* Problem statement:
Look through the records below for the line with "Werbedruck, den die". Return that line and each one after it up to and including the line with "passenden für die", exactly.

* Material provided:
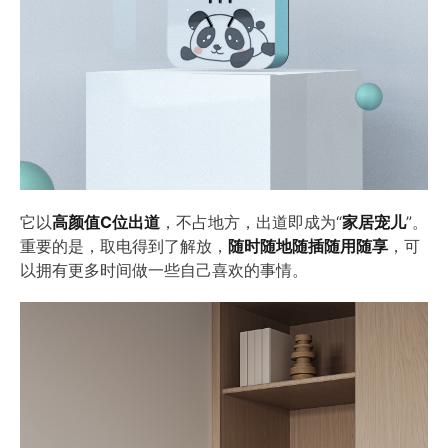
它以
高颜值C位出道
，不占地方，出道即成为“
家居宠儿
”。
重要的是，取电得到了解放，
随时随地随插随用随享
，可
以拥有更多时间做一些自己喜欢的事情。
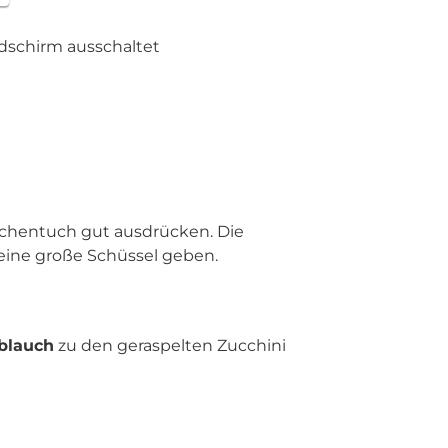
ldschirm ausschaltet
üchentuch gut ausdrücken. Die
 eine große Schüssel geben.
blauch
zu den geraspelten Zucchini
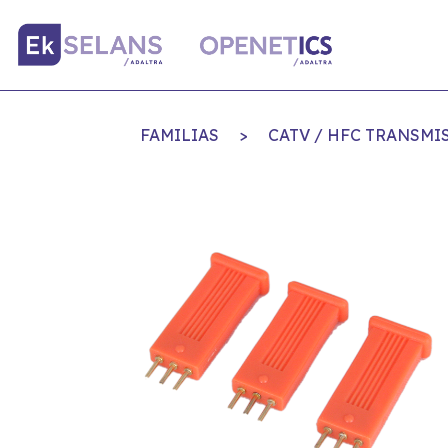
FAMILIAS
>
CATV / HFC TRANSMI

---

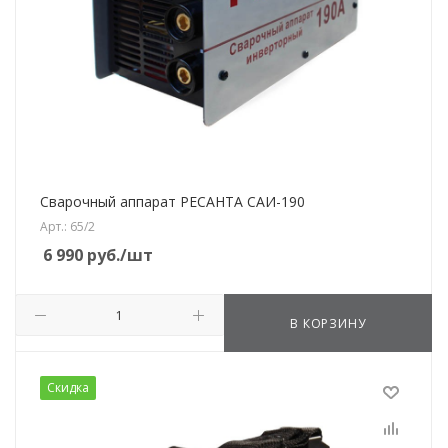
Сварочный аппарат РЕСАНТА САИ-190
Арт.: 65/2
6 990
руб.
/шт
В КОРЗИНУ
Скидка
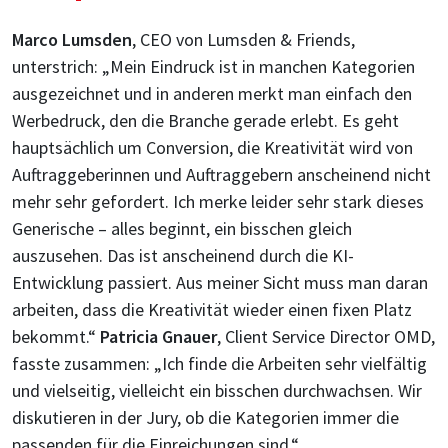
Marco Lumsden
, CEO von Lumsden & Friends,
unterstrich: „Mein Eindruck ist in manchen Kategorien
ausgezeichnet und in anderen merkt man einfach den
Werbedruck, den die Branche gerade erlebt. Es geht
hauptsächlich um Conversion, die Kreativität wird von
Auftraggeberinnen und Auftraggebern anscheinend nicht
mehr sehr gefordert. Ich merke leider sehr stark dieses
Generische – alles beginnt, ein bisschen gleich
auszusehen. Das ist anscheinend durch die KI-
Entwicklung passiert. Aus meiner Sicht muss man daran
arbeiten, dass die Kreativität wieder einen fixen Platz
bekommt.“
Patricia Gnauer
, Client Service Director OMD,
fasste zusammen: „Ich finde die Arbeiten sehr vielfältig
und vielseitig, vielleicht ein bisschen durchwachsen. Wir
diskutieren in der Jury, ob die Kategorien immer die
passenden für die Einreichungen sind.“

* Exercise output:
Werbedruck, den die Branche gerade erlebt. Es geht
hauptsächlich um Conversion, die Kreativität wird von
Auftraggeberinnen und Auftraggebern anscheinend nicht
mehr sehr gefordert. Ich merke leider sehr stark dieses
Generische – alles beginnt, ein bisschen gleich
auszusehen. Das ist anscheinend durch die KI-
Entwicklung passiert. Aus meiner Sicht muss man daran
arbeiten, dass die Kreativität wieder einen fixen Platz
bekommt.“
Patricia Gnauer
, Client Service Director OMD,
fasste zusammen: „Ich finde die Arbeiten sehr vielfältig
und vielseitig, vielleicht ein bisschen durchwachsen. Wir
diskutieren in der Jury, ob die Kategorien immer die
passenden für die Einreichungen sind.“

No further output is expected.